ここでは、物流をアウトソースするメリットを解説します。
物流をアウトソースする場合、専門的な知識を持った企業にお願いする形になります。そのため、物流に特化した企業のサービスを利用可能です。
これまで以上に高度なノウハウを利用できるようになるでしょう。
例えば、現在物流業務において効率性が悪いと感じているような場合は、アウトソースすることによって効率化が目指せます。在庫数の最適化も期待できることから、メリットは大きいといえるでしょう。
アウトソースするとコストがかかるイメージを持っている方が多いですが、多くのケースではコスト削減が期待できます。これは、アウトソースすることによってこれまで必要となっていた物流業務関連の人件費を抑えられるからです。

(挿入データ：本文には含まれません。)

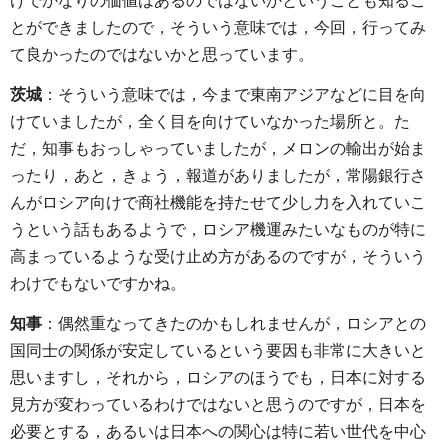
けでかなりの価値はあるのではないかということも知るこ
とができましたので，そういう意味では，今回，行ってみ
て良かったのではないかと思っています。
茨城
：そういう意味では，今まで東南アジアなどに目を向
けていましたが，全く目を向けていなかった場所と。た
だ，知事もおっしゃっていましたが，メロンの輸出が始ま
ったり，あと，きょう，報道がありましたが，常陽銀行さ
んがロシア向けで商社機能を持たせて少し力を入れていこ
うという話もあるようで，ロシア機運みたいなものが特に
高まっているような受け止め方があるのですが，そういう
わけでもないですかね。
知事
：偶然重なってきたのかもしれませんが，ロシアとの
国同士の関係が安定しているという要因も非常に大きいと
思いますし，それから，ロシアのほうでも，日本に対する
見方が変わっているわけではないと思うのですが，日本を
必要とする，あるいは日本への関心は特に若い世代を中心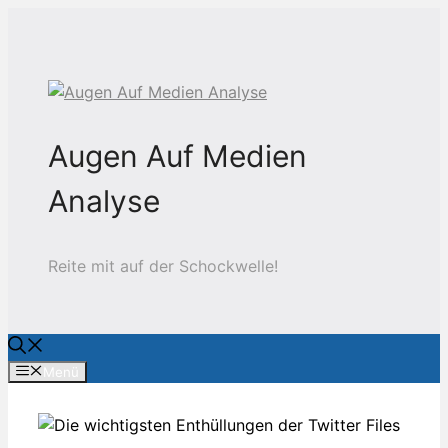
Zum
Inhalt
springen
Augen Auf Medien
Analyse
Reite mit auf der Schockwelle!
Menü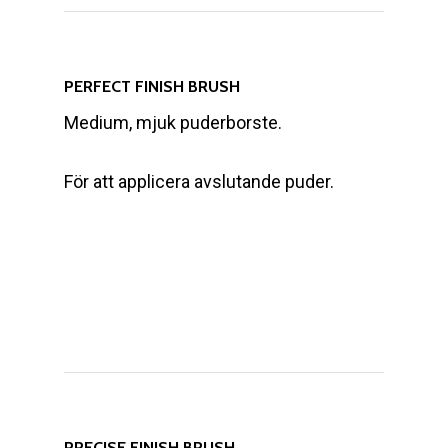
PERFECT FINISH BRUSH
Medium, mjuk puderborste.
För att applicera avslutande puder.
PRECISE FINISH BRUSH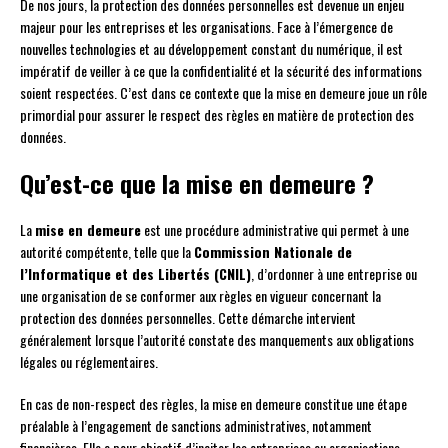
De nos jours, la protection des données personnelles est devenue un enjeu
majeur pour les entreprises et les organisations. Face à l’émergence de
nouvelles technologies et au développement constant du numérique, il est
impératif de veiller à ce que la confidentialité et la sécurité des informations
soient respectées. C’est dans ce contexte que la mise en demeure joue un rôle
primordial pour assurer le respect des règles en matière de protection des
données.
Qu’est-ce que la mise en demeure ?
La
mise en demeure
est une procédure administrative qui permet à une
autorité compétente, telle que la
Commission Nationale de
l’Informatique et des Libertés (CNIL)
, d’ordonner à une entreprise ou
une organisation de se conformer aux règles en vigueur concernant la
protection des données personnelles. Cette démarche intervient
généralement lorsque l’autorité constate des manquements aux obligations
légales ou réglementaires.
En cas de non-respect des règles, la mise en demeure constitue une étape
préalable à l’engagement de sanctions administratives, notamment
financières. Elle a pour objectif d’inciter les entreprises ou organisations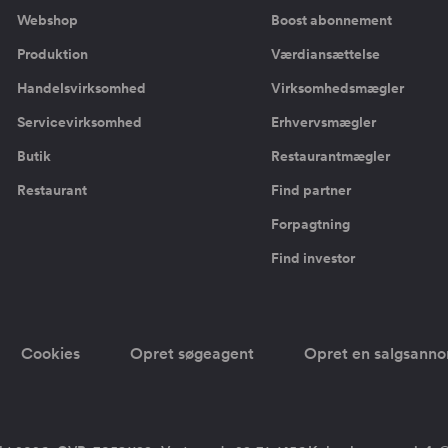
Webshop
Boost abonnement
Produktion
Værdiansættelse
Handelsvirksomhed
Virksomhedsmægler
Servicevirksomhed
Erhvervsmægler
Butik
Restaurantmægler
Restaurant
Find partner
Forpagtning
Find investor
Cookies
Opret søgeagent
Opret en salgsann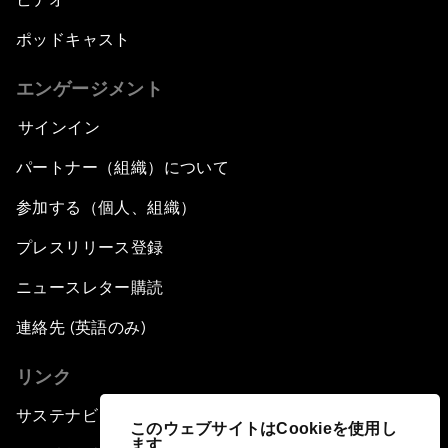
ポッドキャスト
エンゲージメント
サインイン
パートナー（組織）について
参加する（個人、組織）
プレスリリース登録
ニュースレター購読
連絡先 (英語のみ)
リンク
サステナビリティへの取り組み
このウェブサイトはCookieを使用し
ます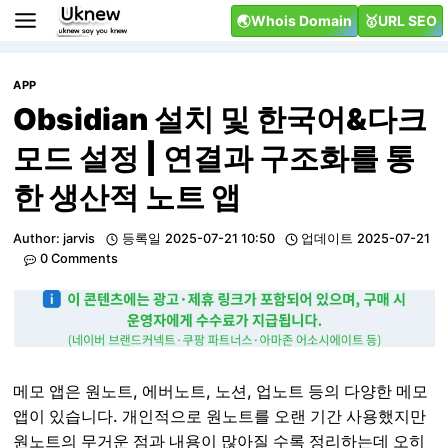
Skip
🌏Whois Domain
🥇URL SEO
to
content
APP
Obsidian 설치 및 한국어&다크
모드 설정 | 연결과 구조화를 통
한 생산적 노트 앱
Author:
jarvis
등록일
2025-07-21 10:50
업데이트
2025-07-21
0 Comments
메모 앱은 원노트, 에버노트, 노션, 업노트 등의 다양한 메모
앱이 있습니다. 개인적으로 원노트를 오랜 기간 사용했지만
원노트의 무거운 점과 내용이 많아질 수록 정리하는데 오히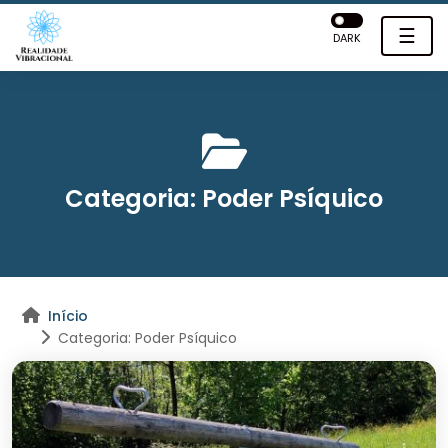
☰
DARK
Categoria:
Poder Psíquico
Início
Categoria: Poder Psíquico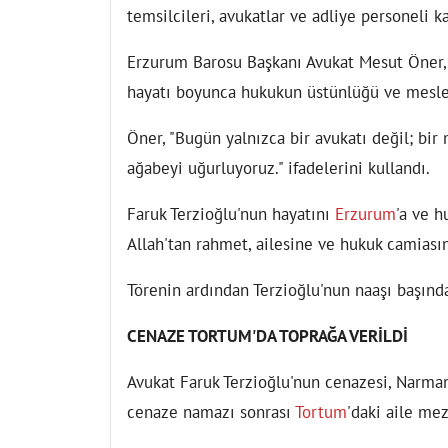
temsilcileri, avukatlar ve adliye personeli ka
Erzurum Barosu Başkanı Avukat Mesut Öner,
hayatı boyunca hukukun üstünlüğü ve mesle
Öner, "Bugün yalnızca bir avukatı değil; bir 
ağabeyi uğurluyoruz." ifadelerini kullandı.
Faruk Terzioğlu'nun hayatını
Erzurum
'a ve 
Allah'tan rahmet, ailesine ve hukuk camiasın
Törenin ardından Terzioğlu'nun naaşı başınd
CENAZE TORTUM'DA TOPRAĞA VERİLDİ
Avukat Faruk Terzioğlu'nun cenazesi, Narma
cenaze namazı sonrası
Tortum
'daki aile mez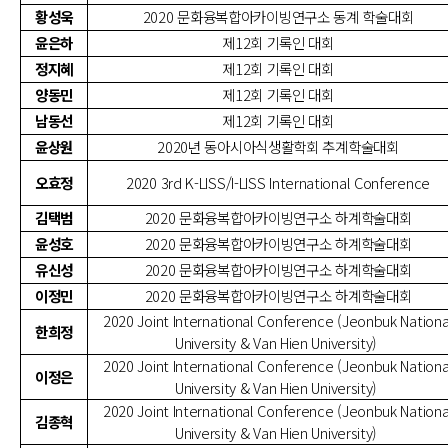
황성욱
2020 문화융복합아카이빙연구소 동계 학술대회
윤은하
제12회 기록인 대회
정지혜
제12회 기록인 대회
양동민
제12회 기록인 대회
남동선
제12회 기록인 대회
윤상원
2020년 동아시아식생활학회 추계학술대회
오효정
2020 3rd K-LISS/I-LISS International Conference
김택범
2020 문화융복합아카이빙연구소 하계학술대회
윤성호
2020 문화융복합아카이빙연구소 하계학술대회
유신성
2020 문화융복합아카이빙연구소 하계학술대회
이정민
2020 문화융복합아카이빙연구소 하계학술대회
2020 Joint International Conference (Jeonbuk Nationa
한희정
University & Van Hien University)
2020 Joint International Conference (Jeonbuk Nationa
이정은
University & Van Hien University)
2020 Joint International Conference (Jeonbuk Nationa
김종혁
University & Van Hien University)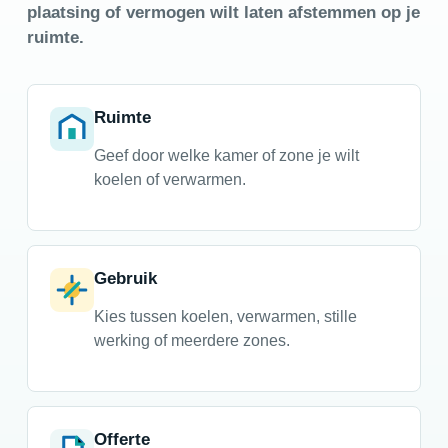
plaatsing of vermogen wilt laten afstemmen op je
ruimte.
Ruimte
Geef door welke kamer of zone je wilt
koelen of verwarmen.
Gebruik
Kies tussen koelen, verwarmen, stille
werking of meerdere zones.
Offerte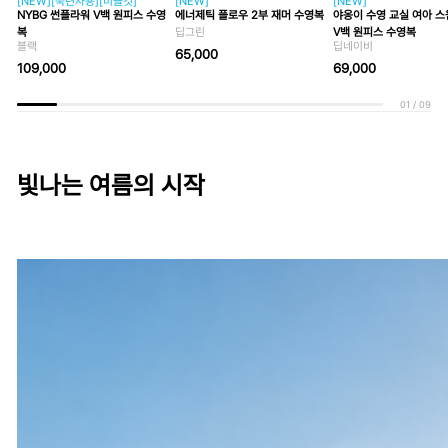
[NEW][숙련자용][미들컷]
[NEW]
[NEW]
NYBG 썬플라워 V백 원피스 수영
에너제틱 플로우 2부 재머 수영복
야옹이 수영 교실 여아 
복
딥그린
V백 원피스 수영복
블랙
딥네이비
65,000
109,000
69,000
01
/
09
빛나는 여름의 시작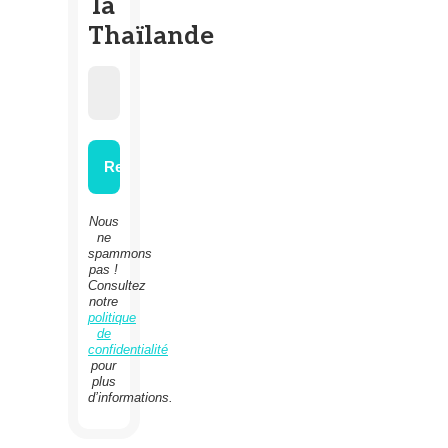
la
Thaïlande
Nous
ne
spammons
pas !
Consultez
notre
politique
de
confidentialité
pour
plus
d’informations.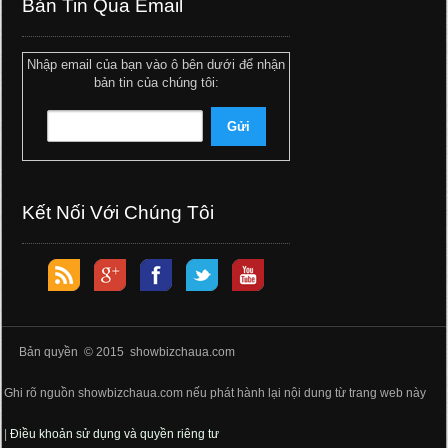
Bản Tin Qua Email
Nhập email của bạn vào ô bên dưới để nhận
bản tin của chúng tôi:
Kết Nối Với Chúng Tôi
Bản quyền © 2015 showbizchaua.com
Ghi rõ nguồn showbizchaua.com nếu phát hành lại nội dung từ trang web này
|
Điều khoản sử dụng và quyền riêng tư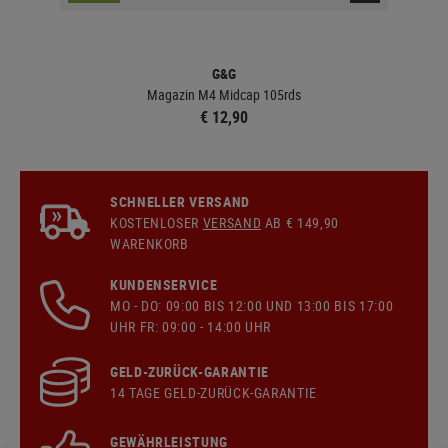
G&G
Magazin M4 Midcap 105rds
€ 12,90
SCHNELLER VERSAND
KOSTENLOSER
VERSAND
AB € 149,90
WARENKORB
KUNDENSERVICE
MO - DO: 09:00 BIS 12:00 UND 13:00 BIS 17:00
UHR FR: 09:00 - 14:00 UHR
GELD-ZURÜCK-GARANTIE
14 TAGE GELD-ZURÜCK-GARANTIE
GEWÄHRLEISTUNG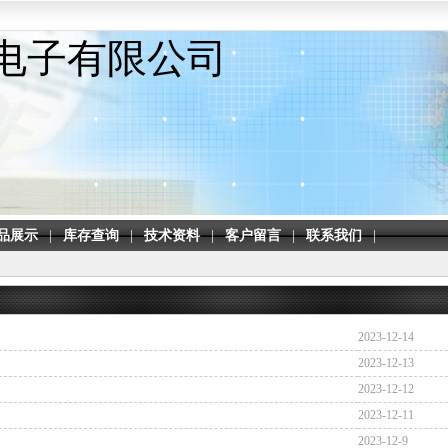
电子有限公司
品展示
|
库存查询
|
技术资料
|
客户留言
|
联系我们
|
2023-12-14
2023-12-13
2023-12-12
2023-12-11
2023-12-9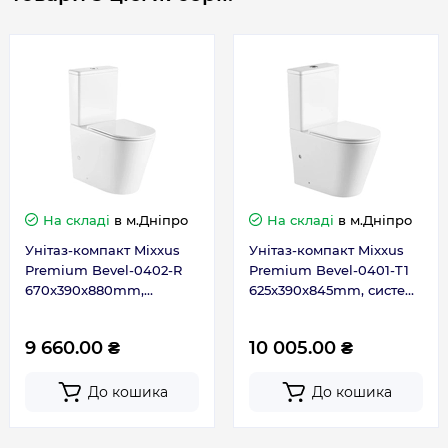
падінням
Функція біде
Ні
Країна бренду
Німеччина
Країна виготовлення
Китай
На складі
в м.Дніпро
На складі
в м.Дніпро
Габарити, розміри, вага
Унітаз-компакт Mixxus
Унітаз-компакт Mixxus
Premium Bevel-0402-R
Premium Bevel-0401-T1
670x390x880mm,
625x390x845mm, система
Висота, мм
880
система змиву RIMLESS
змиву TORNADO 1.0
(MP6474)
(MP6473)
9 660.00 ₴
10 005.00 ₴
Довжина, мм
670
До кошика
До кошика
Ширина, мм
390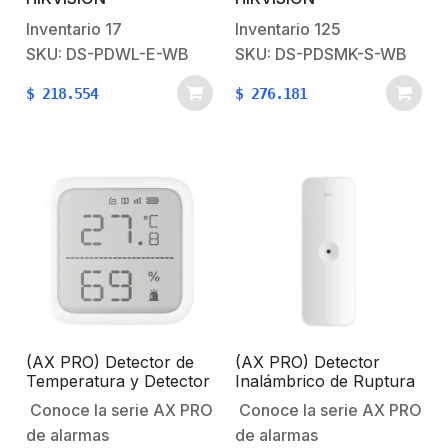
futuro con AX PRO
futuro con AX PRO
Inventario
17
Inventario
125
HikvisionSistema
HikvisionSistema
SKU: DS-PDWL-E-WB
SKU: DS-PDSMK-S-WB
Robusto contra
Robusto contra
$
218.554
$
276.181
Intrusiones AX
Intrusiones AX
PRO Características
PRO Características
principales:Comunicación
principales:Comunicación
inalámbrica con el panel
inalámbrica con el panel
de alarma.Los datos
de alarma.Los datos
inalámbricos están
inalámbricos están
protegidos por el
protegidos por el
cifrado AES-128.Tamper
cifrado AES-
antisabotaje.Características
128.Características
Físicas y
Físicas y
Eléctricas:Voltaje…
Eléctricas:Alimentación:
(AX PRO) Detector de
(AX PRO) Detector
Batería…
Temperatura y Detector
Inalámbrico de Ruptura
de Humedad
de Cristal / 3 en 1 /
Conoce la serie AX PRO
Conoce la serie AX PRO
Inalámbrico / 2.7″ de
Soporta 2 Zonas
de alarmas
de alarmas
Tamaño / Uso en
Cableadas / Rango de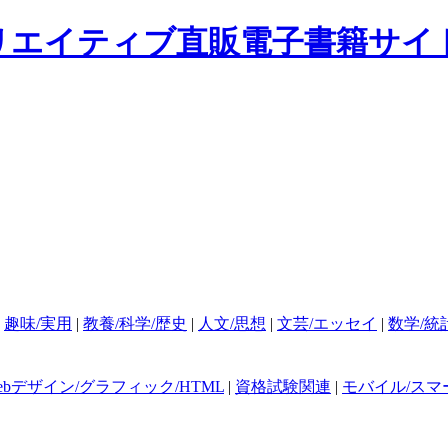
|
趣味/実用
|
教養/科学/歴史
|
人文/思想
|
文芸/エッセイ
|
数学/統
ebデザイン/グラフィック/HTML
|
資格試験関連
|
モバイル/スマ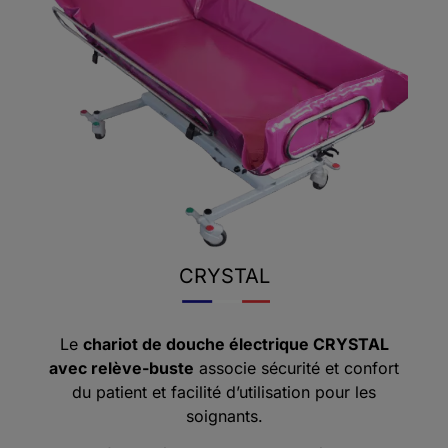
CRYSTAL
Le
chariot de douche électrique
CRYSTAL
avec relève-buste
associe sécurité et confort
du patient et facilité d’utilisation pour les
soignants
.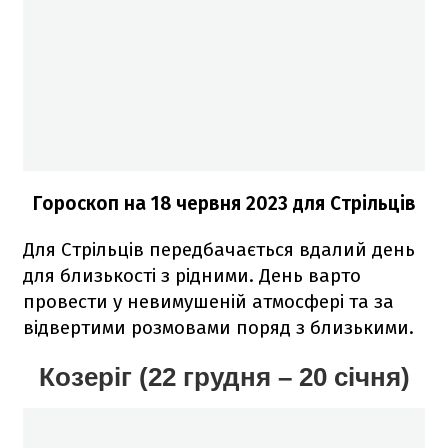
Гороскоп на 18 червня 2023
для Стрільців
Для Стрільців передбачається вдалий день
для близькості з рідними. День варто
провести у невимушеній атмосфері та за
відвертими розмовами поряд з близькими.
Козеріг (22 грудня – 20 січня)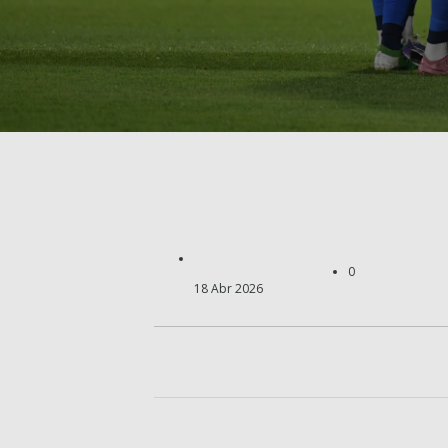
0
18 Abr 2026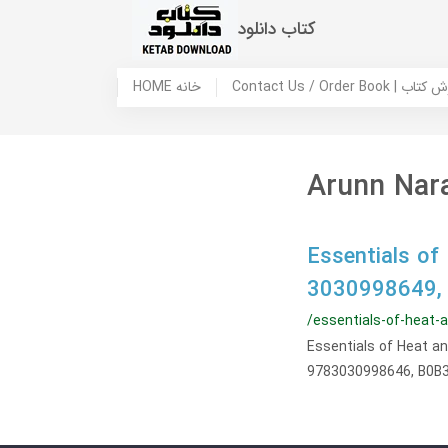
کتاب دانلود
 ما / سفارش کتاب
HOME خانه
Arunn Nar
Essentials of
3030998649,
/essentials-of-heat-
Essentials of Heat a
9783030998646, B0B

物流業務をアウトソースすれば、自社で倉庫の維持にかかる設備や車両といったものを確保する必要がなくなります。特に、物流業務がうまく回っておらず、無駄が発生しているような場合は大幅なコスト削減につながる可能性があります。
物流のアウトソース化はリスクの分散にもつながります。
例えば、自社ですべての物流を担当する場合、天候や交通渋滞、災害といった外部要因が大きなリスクにつながってしまうことも多いです。
ですが、例えば、全国各地に拠点を持っているような企業に対して物流をアウトソースできれば、予想できない災害などが発生した際のリスク分散もできるようになります。
物流をアウトソースする場合、何かトラブルなどが発生した際もこれまで蓄積してきたノウハウを活かす形で柔軟性を持って対応してくれるのが魅力です。実際に、自社でトラブルが発生した際にうまく対応できなかった経験があるような場合も、物流のアウトソースを検討してみると良いでしょう。
自社では対応するのに時間がかかってしまうようなサービスに対応しているケースも多く、柔軟性だけではなく拡張性にも優れているので、自社に合った企業を選択することによってさまざまなメリットが期待できます。
いかがだったでしょうか。商流とは何か、なぜ理解が重要なのかに解説しました。概要や自社の商流を把握する方法などについてご理解いただけたかと思います。物流との違いを知り、業務の改善などにつなげていきましょう。